Records provided: Begin

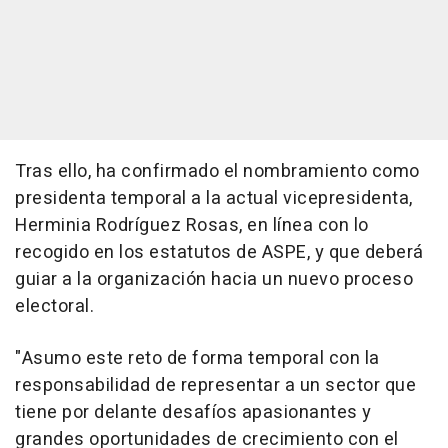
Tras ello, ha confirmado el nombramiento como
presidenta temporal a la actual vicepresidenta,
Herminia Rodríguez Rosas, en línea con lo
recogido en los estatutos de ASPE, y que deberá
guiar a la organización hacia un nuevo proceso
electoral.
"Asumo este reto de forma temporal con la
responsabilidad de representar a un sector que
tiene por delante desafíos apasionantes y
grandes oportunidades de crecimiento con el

Records provided: End

The finished copy should match the data above word for word and contain no pictures.

Tras ello, ha confirmado el nombramiento como
presidenta temporal a la actual vicepresidenta,
Herminia Rodríguez Rosas, en línea con lo
recogido en los estatutos de ASPE, y que deberá
guiar a la organización hacia un nuevo proceso
electoral.
"Asumo este reto de forma temporal con la
responsabilidad de representar a un sector que
tiene por delante desafíos apasionantes y
grandes oportunidades de crecimiento con el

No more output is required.